**Exercise**
Would you repeat the listing exactly but omit every picture?
────────────────
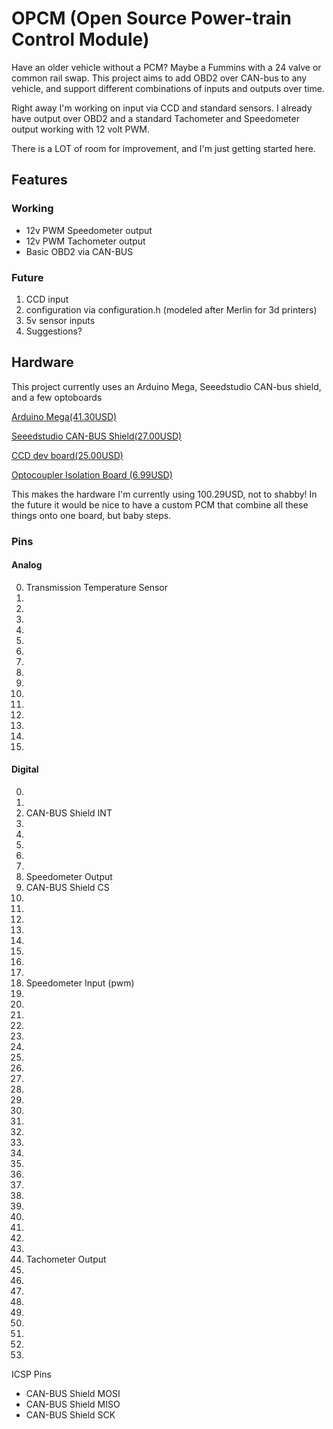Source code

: # OPCM (Open Source Power-train Control Module)

Have an older vehicle without a PCM?  Maybe a Fummins with a 24 valve or common rail swap. This project aims to add OBD2 over CAN-bus to any vehicle, and support different combinations of inputs and outputs over time.

Right away I'm working on input via CCD and standard sensors.  I already have output over OBD2 and a standard Tachometer and Speedometer output working with 12 volt PWM.

There is a LOT of room for improvement, and I'm just getting started here.

## Features
### Working
* 12v PWM Speedometer output
* 12v PWM Tachometer output
* Basic OBD2 via CAN-BUS

### Future
1. CCD input
2. configuration via configuration.h (modeled after Merlin for 3d printers)
3. 5v sensor inputs
4. Suggestions?

## Hardware
This project currently uses an Arduino Mega, Seeedstudio CAN-bus shield, and a few optoboards

[Arduino Mega(41.30USD)](https://store.arduino.cc/usa/mega-2560-r3?gclid=Cj0KCQjw_8mHBhClARIsABfFgpjTCKfoT6O_4BFl50Pk-M2Uob__o3zz4_DoIzSqRxK_8AcUW3GCW3gaAq1nEALw_wcB)

[Seeedstudio CAN-BUS Shield(27.00USD)](https://www.seeedstudio.com/CAN-BUS-Shield-V2.html)

[CCD dev board(25.00USD)](https://www.tindie.com/products/boundarycondition/ccdpci-bus-transceiver-development-board/)

[Optocoupler Isolation Board (6.99USD)](https://www.amazon.com/gp/product/B07GMHLL2M/ref=ppx_yo_dt_b_asin_title_o09_s00?ie=UTF8&psc=1)

This makes the hardware I'm currently using 100.29USD, not to shabby!  In the future it would be nice to have a custom PCM that combine all these things onto one board, but baby steps.

### Pins
#### Analog
0. Transmission Temperature Sensor
1. 
2.
3.
4.
5.
6.
7.
8.
9.
10.
11.
12.
13.
14.
15.

#### Digital
0.
1.
2. CAN-BUS Shield INT
3.
4.
5.
6.
7.
8. Speedometer Output
9. CAN-BUS Shield CS
10.
11. 
12. 
13. 
14.
15.
16.
17.
18. Speedometer Input (pwm)
19.
20.
21.
22.
23.
24.
25.
26.
27.
28.
29.
30.
31.
32.
33.
34.
35.
36.
37.
38.
39.
40.
41.
42.
43.
44. Tachometer Output
45.
46.
47.
48.
49.
50.
51.
52.
53.

ICSP Pins
* CAN-BUS Shield MOSI
* CAN-BUS Shield MISO
* CAN-BUS Shield SCK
────────────────
**Output for this task**
Source code

: # OPCM (Open Source Power-train Control Module)

Have an older vehicle without a PCM?  Maybe a Fummins with a 24 valve or common rail swap. This project aims to add OBD2 over CAN-bus to any vehicle, and support different combinations of inputs and outputs over time.

Right away I'm working on input via CCD and standard sensors.  I already have output over OBD2 and a standard Tachometer and Speedometer output working with 12 volt PWM.

There is a LOT of room for improvement, and I'm just getting started here.

## Features
### Working
* 12v PWM Speedometer output
* 12v PWM Tachometer output
* Basic OBD2 via CAN-BUS

### Future
1. CCD input
2. configuration via configuration.h (modeled after Merlin for 3d printers)
3. 5v sensor inputs
4. Suggestions?

## Hardware
This project currently uses an Arduino Mega, Seeedstudio CAN-bus shield, and a few optoboards

[Arduino Mega(41.30USD)](https://store.arduino.cc/usa/mega-2560-r3?gclid=Cj0KCQjw_8mHBhClARIsABfFgpjTCKfoT6O_4BFl50Pk-M2Uob__o3zz4_DoIzSqRxK_8AcUW3GCW3gaAq1nEALw_wcB)

[Seeedstudio CAN-BUS Shield(27.00USD)](https://www.seeedstudio.com/CAN-BUS-Shield-V2.html)

[CCD dev board(25.00USD)](https://www.tindie.com/products/boundarycondition/ccdpci-bus-transceiver-development-board/)

[Optocoupler Isolation Board (6.99USD)](https://www.amazon.com/gp/product/B07GMHLL2M/ref=ppx_yo_dt_b_asin_title_o09_s00?ie=UTF8&psc=1)

This makes the hardware I'm currently using 100.29USD, not to shabby!  In the future it would be nice to have a custom PCM that combine all these things onto one board, but baby steps.

### Pins
#### Analog
0. Transmission Temperature Sensor
1. 
2.
3.
4.
5.
6.
7.
8.
9.
10.
11.
12.
13.
14.
15.

#### Digital
0.
1.
2. CAN-BUS Shield INT
3.
4.
5.
6.
7.
8. Speedometer Output
9. CAN-BUS Shield CS
10.
11. 
12. 
13. 
14.
15.
16.
17.
18. Speedometer Input (pwm)
19.
20.
21.
22.
23.
24.
25.
26.
27.
28.
29.
30.
31.
32.
33.
34.
35.
36.
37.
38.
39.
40.
41.
42.
43.
44. Tachometer Output
45.
46.
47.
48.
49.
50.
51.
52.
53.

ICSP Pins
* CAN-BUS Shield MOSI
* CAN-BUS Shield MISO
* CAN-BUS Shield SCK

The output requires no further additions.